With the rapid development of machine learning and artificial intelligence, the volume of data requiring processing is increasing significantly, and the models are becoming increasingly complex. Single-core CPUs and traditional single-machine memory cannot support the growing demands of data processing. Consequently, there is a pressing need to explore the parallelization and implementation of machine learning and deep learning codes on heterogeneous (multi-CPU/multi-GPU) cluster architectures. In response, the course "CSYE7105: High Performance Parallel Machine Learning and AI" was developed for graduate students in 2020.

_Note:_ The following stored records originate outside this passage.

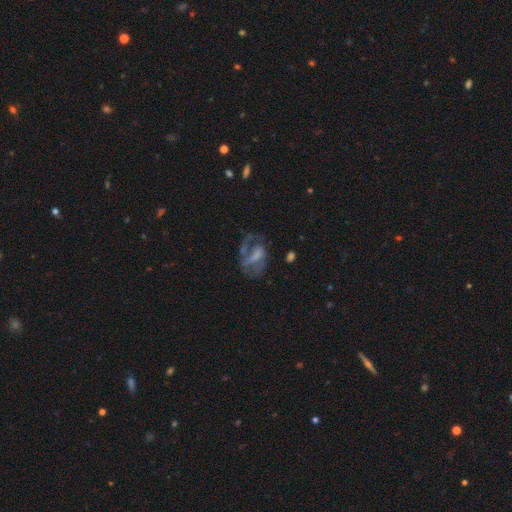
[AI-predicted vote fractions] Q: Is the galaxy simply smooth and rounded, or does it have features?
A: featured or disk — 63%.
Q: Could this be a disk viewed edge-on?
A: no — 96%.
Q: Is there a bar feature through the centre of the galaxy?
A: no — 42%.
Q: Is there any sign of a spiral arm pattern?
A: yes — 55%.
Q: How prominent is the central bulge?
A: none — 46%.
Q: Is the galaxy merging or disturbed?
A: major disturbance — 39%.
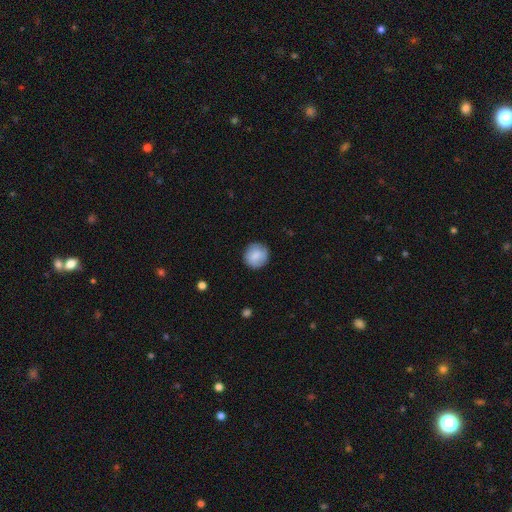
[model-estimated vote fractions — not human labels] Morphology: type=smooth (82%); roundness=round (92%); merging=none (88%).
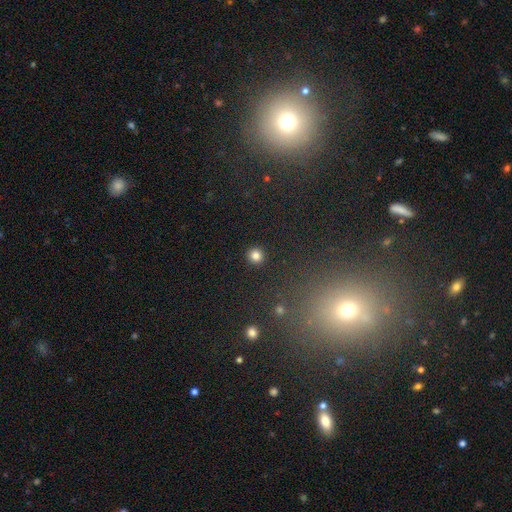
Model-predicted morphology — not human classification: Overall: smooth (83%). How rounded: round (94%). Merging: none (93%).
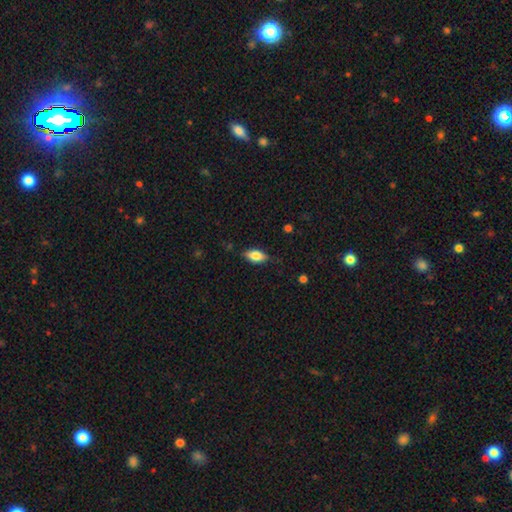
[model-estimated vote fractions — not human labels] Smooth or featured?
  - smooth: 73% *
  - featured or disk: 19%
  - star or artifact: 7%
How rounded?
  - in between: 87% *
  - cigar-shaped: 9%
  - round: 4%
Merging?
  - none: 80% *
  - minor disturbance: 16%
  - major disturbance: 3%
  - merger: 1%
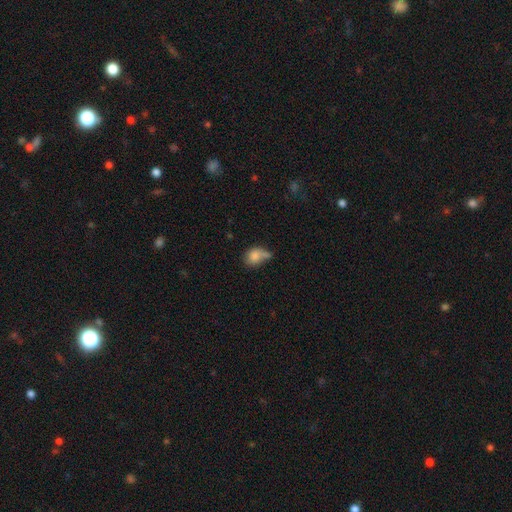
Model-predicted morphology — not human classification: Smooth or featured? Predicted: smooth (p=0.79). How rounded? Predicted: in between (p=0.53). Merging? Predicted: none (p=0.35).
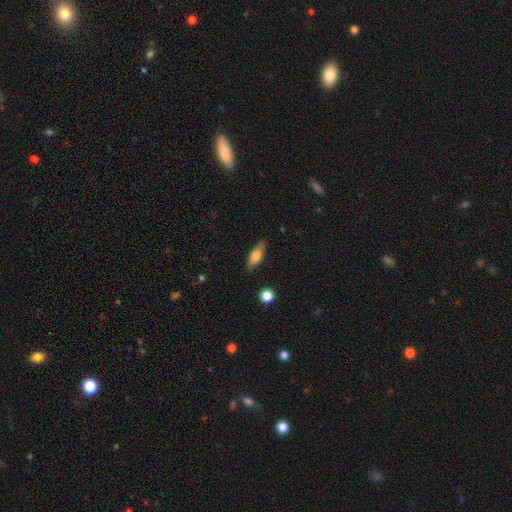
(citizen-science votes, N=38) This appears to be a smooth galaxy with no disk features (68%) that is in between round and cigar-shaped (54%). Merging: none (74%).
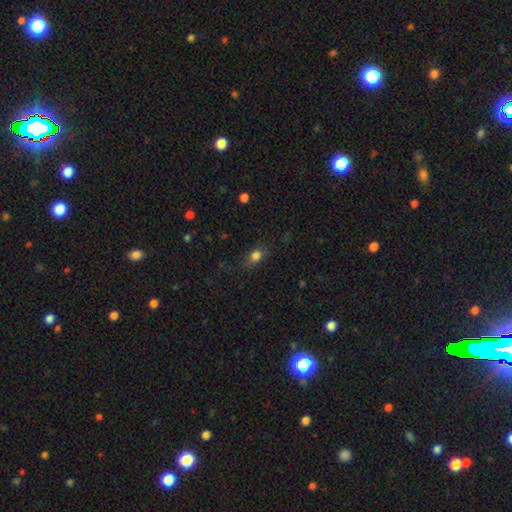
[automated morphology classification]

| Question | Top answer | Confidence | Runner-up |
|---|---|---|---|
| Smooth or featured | smooth | 80% | star or artifact (12%) |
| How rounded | in between | 59% | round (37%) |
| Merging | none | 73% | minor disturbance (19%) |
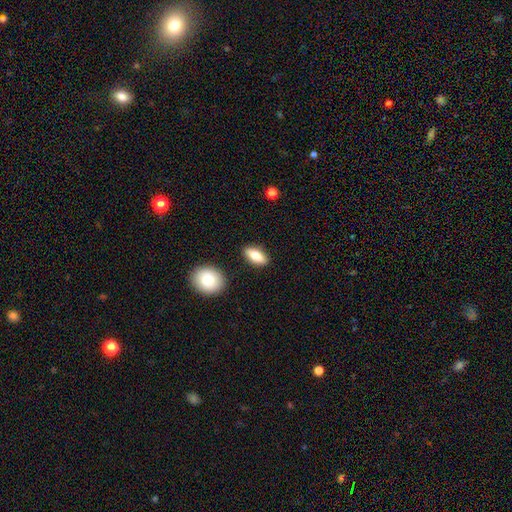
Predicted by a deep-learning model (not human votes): Smooth or featured? smooth (78%)
How rounded? in between (83%)
Merging? none (87%)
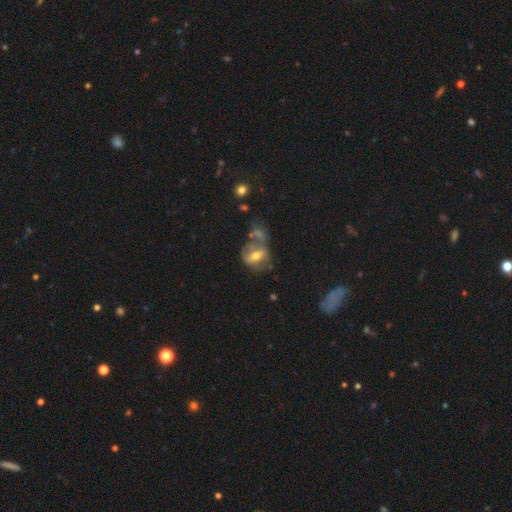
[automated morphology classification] Smooth or featured?
  - featured or disk: 50% *
  - smooth: 40%
  - star or artifact: 10%
Merging?
  - merger: 31% *
  - none: 29%
  - major disturbance: 22%
  - minor disturbance: 19%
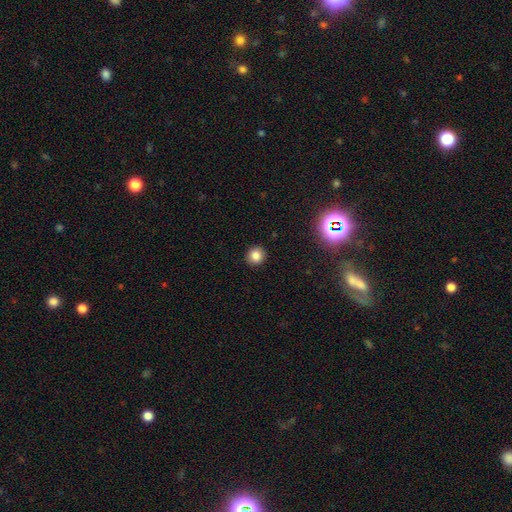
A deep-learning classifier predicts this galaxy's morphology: Smooth or featured: smooth — 82% (star or artifact — 13%)
How rounded: round — 90% (in between — 9%)
Merging: none — 92% (minor disturbance — 6%)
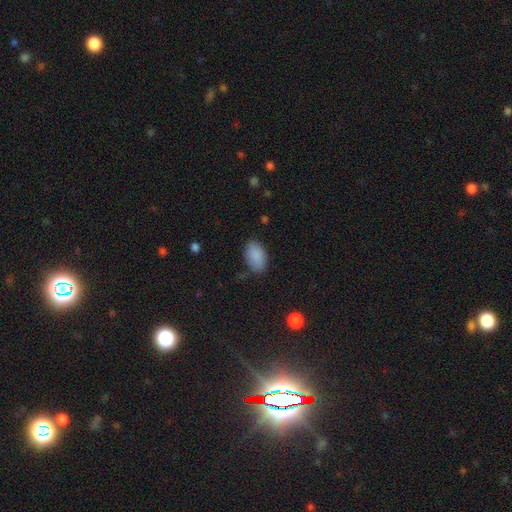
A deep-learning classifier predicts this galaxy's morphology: Overall: smooth (89%). How rounded: in between (93%). Merging: none (80%).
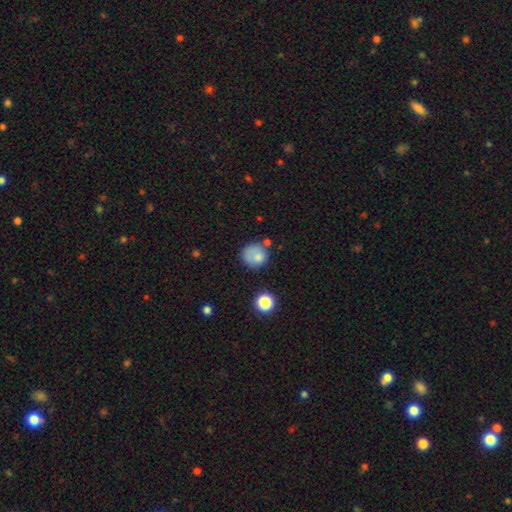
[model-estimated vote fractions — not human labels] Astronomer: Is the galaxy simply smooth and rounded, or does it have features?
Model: smooth — 76%.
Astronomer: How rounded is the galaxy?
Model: round — 86%.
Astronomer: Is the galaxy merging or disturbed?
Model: none — 61%.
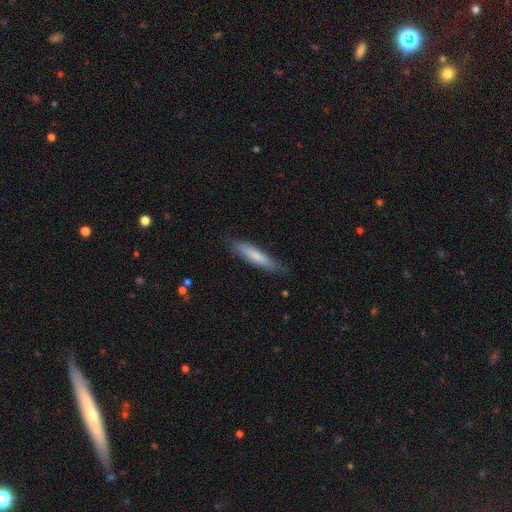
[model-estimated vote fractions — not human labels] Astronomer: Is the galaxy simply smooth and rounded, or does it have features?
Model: smooth — 69%.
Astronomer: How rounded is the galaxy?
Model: cigar-shaped — 85%.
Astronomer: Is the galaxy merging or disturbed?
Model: none — 81%.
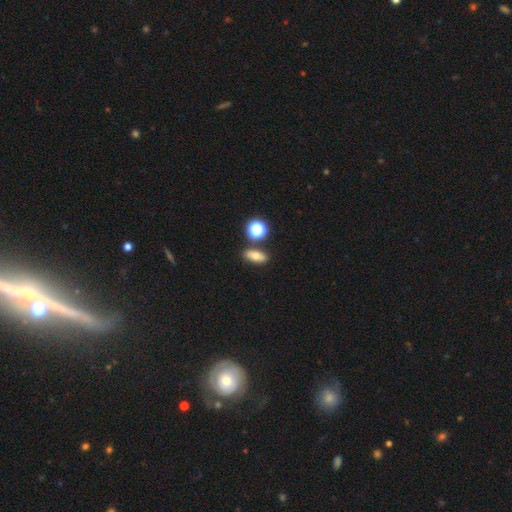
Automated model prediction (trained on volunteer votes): smooth 69%, featured or disk 16%, star or artifact 14%. Down the decision tree: how rounded — in between (69%); merging — none (79%).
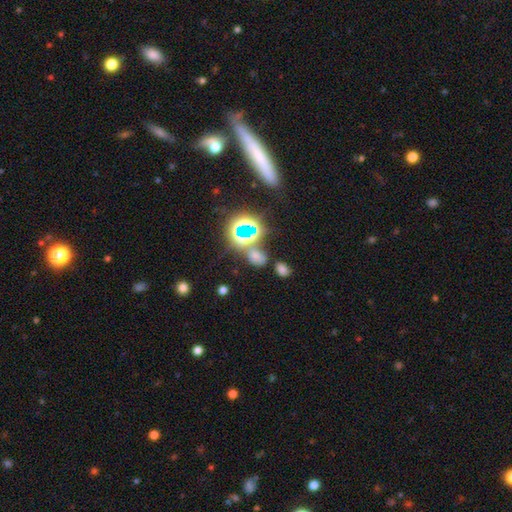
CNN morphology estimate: smooth_or_featured: star or artifact (p=0.48) [alt: smooth p=0.43]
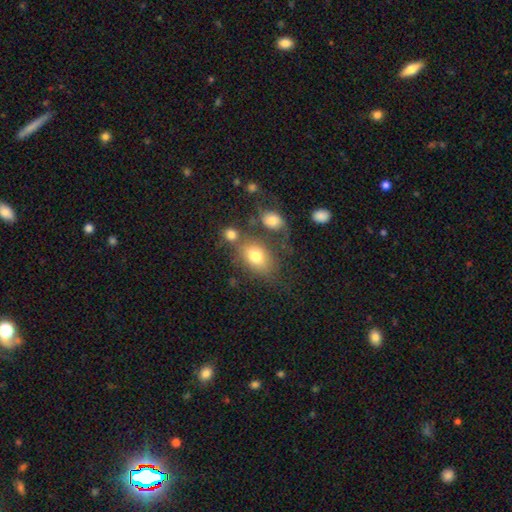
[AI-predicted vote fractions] The model was most divided on "merging": none: 52%, merger: 21%, minor disturbance: 17%, major disturbance: 10%. More confident: how rounded — in between (76%); smooth or featured — smooth (75%).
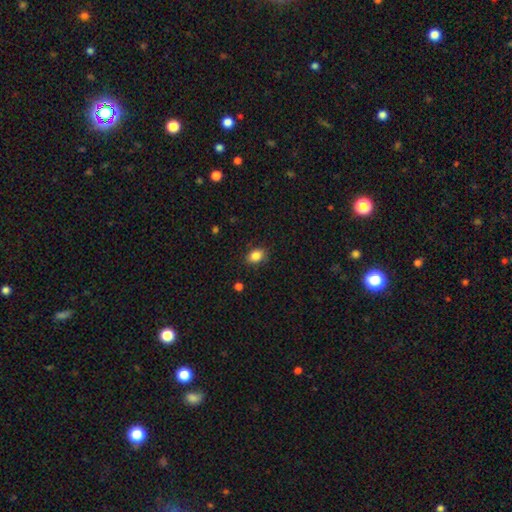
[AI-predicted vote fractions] This is clearly a smooth galaxy (85%). How rounded: likely in between (75%). Merging: clearly none (84%).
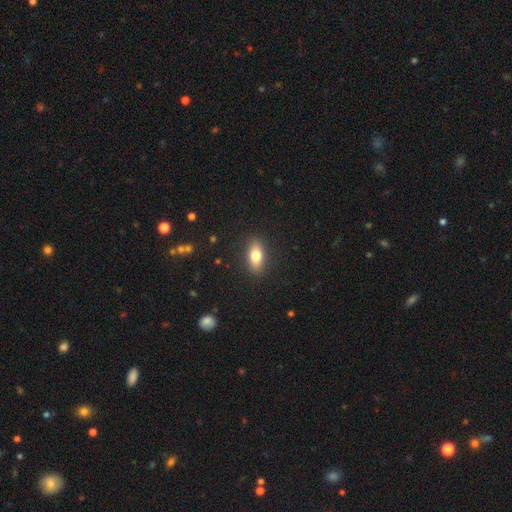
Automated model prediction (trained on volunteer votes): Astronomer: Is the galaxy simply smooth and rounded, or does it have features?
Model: smooth — 76%.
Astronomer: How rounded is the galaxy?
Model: in between — 82%.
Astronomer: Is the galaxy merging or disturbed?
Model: none — 88%.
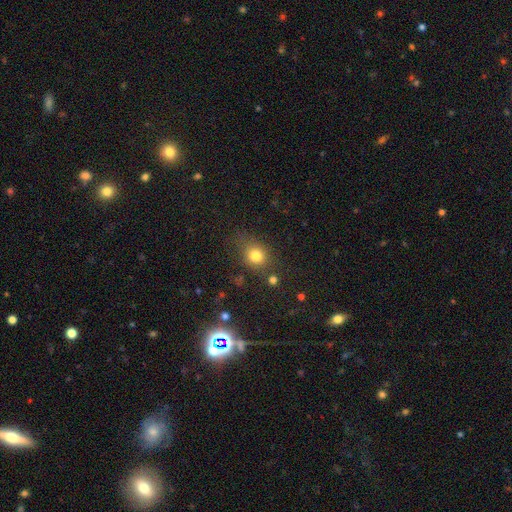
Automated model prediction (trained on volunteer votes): smooth_or_featured: smooth (p=0.78) [alt: star or artifact p=0.14]
how_rounded: round (p=0.70) [alt: in between p=0.29]
merging: none (p=0.66) [alt: minor disturbance p=0.20]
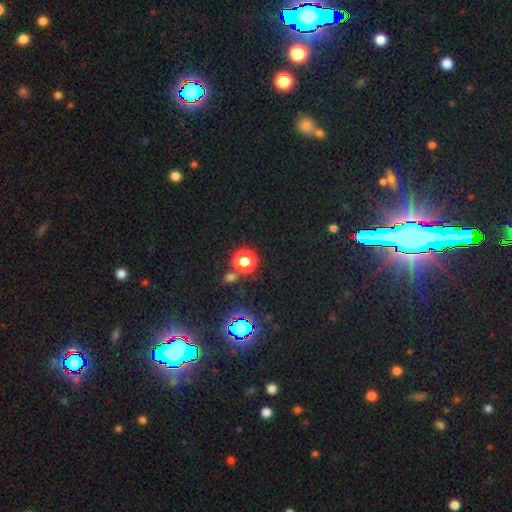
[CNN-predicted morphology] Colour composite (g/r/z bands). It shows a star or artifact, not a galaxy (80%).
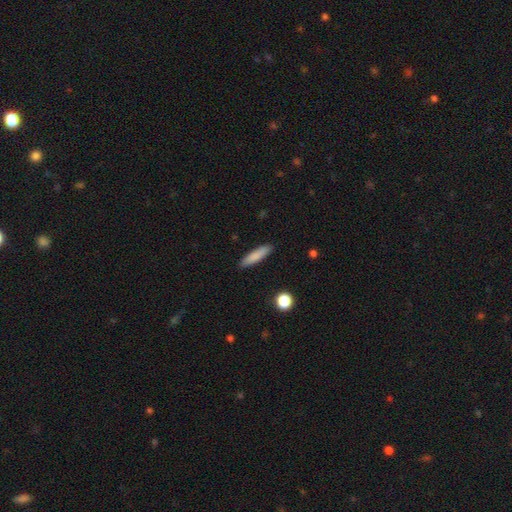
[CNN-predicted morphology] A smooth galaxy with no disk features (83%) that is cigar-shaped (79%).

Vote fractions:
- Smooth or featured? smooth: 83% / featured or disk: 11% / star or artifact: 6%
- How rounded? cigar-shaped: 79% / in between: 19% / round: 2%
- Merging? none: 89% / minor disturbance: 8% / major disturbance: 2% / merger: 1%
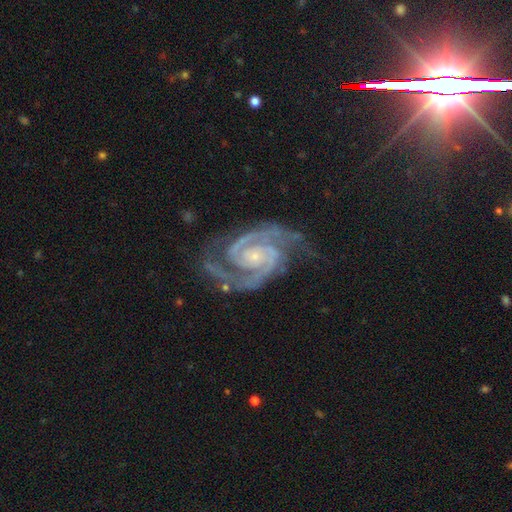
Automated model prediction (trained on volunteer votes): Morphology: type=featured or disk (94%); edge-on=no (98%); bar=no (64%); spiral arms=yes (99%); winding=tight (56%); arm count=2 (90%); bulge=small (77%); merging=none (73%).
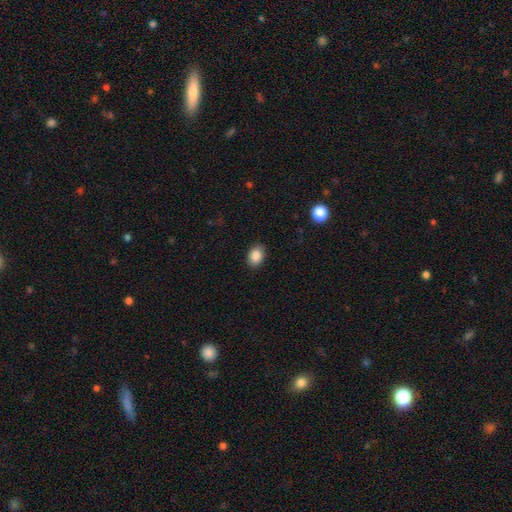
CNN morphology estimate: This is clearly a smooth galaxy (88%). How rounded: likely in between (71%). Merging: clearly none (88%).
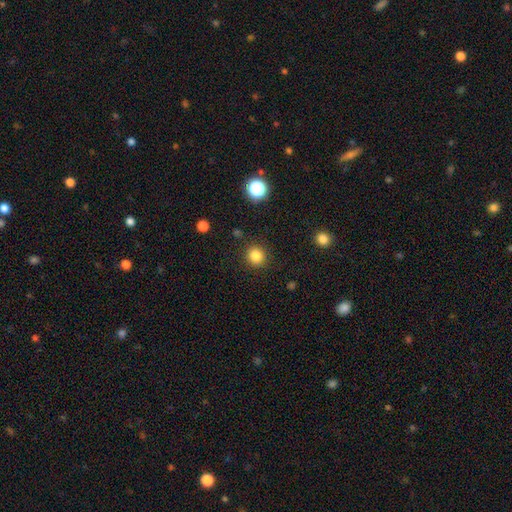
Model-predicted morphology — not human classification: smooth 84%, star or artifact 12%, featured or disk 4%. Down the decision tree: how rounded — round (92%); merging — none (90%).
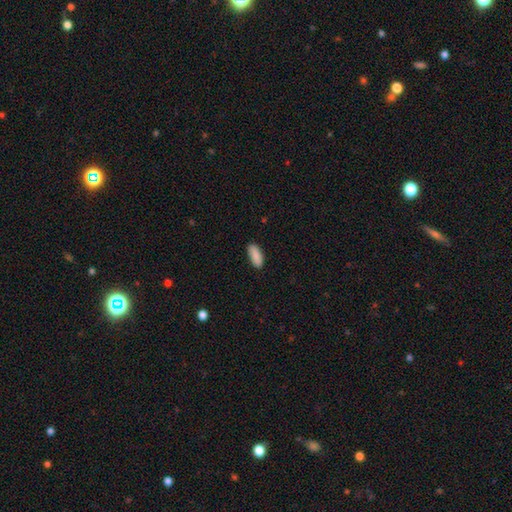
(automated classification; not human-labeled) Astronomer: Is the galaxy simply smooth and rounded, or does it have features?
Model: smooth — 87%.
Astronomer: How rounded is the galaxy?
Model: in between — 84%.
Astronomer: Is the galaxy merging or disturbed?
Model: none — 87%.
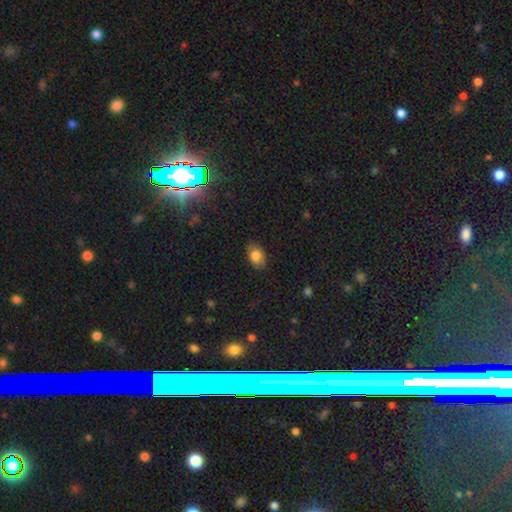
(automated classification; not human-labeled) Smooth or featured? Predicted: smooth (p=0.81). How rounded? Predicted: in between (p=0.81). Merging? Predicted: none (p=0.82).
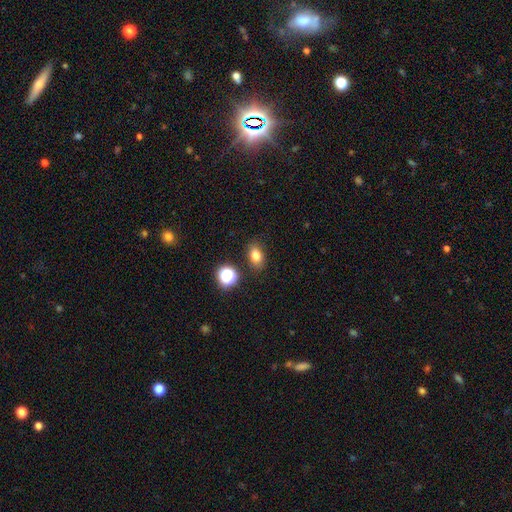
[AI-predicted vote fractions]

This course aims to equip students with an understanding of the principles of high-performance parallel computing, including architecture and parallel programming models, while providing practical exposure to emerging parallel-based machine learning and AI techniques. This is essential to meet the high demand for skilled professionals in fields that require accelerated computing, such as image classification, speech recognition, and natural language processing. Utilizing the university's High-Performance Computing (HPC) cluster, the course offers students the opportunity to apply these principles in practice.
The course is divided into four parts. The first part analyzes different types of parallel computing system architectures—shared memory systems, distributed memory systems, accelerator systems, and hybrid systems—as well as the specifications and standards of parallel programming (OpenMP, MPI, and CUDA). The second introduces the university's HPC cluster, facilitates student access, and teaches the use of Slurm, a supercomputer job management platform, while incorporating assessments for manual operations on the cluster. The third focuses on parallelism-based code development and the implementation of large-data processing, machine learning algorithms, and models on a multi-CPU architecture. The fourth covers code development and the implementation of data parallelism and model parallelism for large deep learning models on a multi-GPU architecture. The culmination of these four parts will be research projects by students on the HPC cluster.
Five years of teaching this course and student interaction has provided feedback which demonstrates that the latest industry knowledge and technologies imparted in this course empower graduate students to explore and implement parallelism-based projects in machine learning and deep learning across various domains on high-performance clusters. The experience gained positions them favorably in both industrial job markets and academic doctoral program applications. Consequently, this unique course has attracted many students due to its innovative approach to technologies, challenges, and, consequently, high demand. As a teaching professor in a rapidly evolving field, I remain committed to keeping abreast of innovative technologies, continuously updating and refining the course content each semester. This prepares students not only for current industry needs but also for the ever-evolving data-driven decision-making landscape.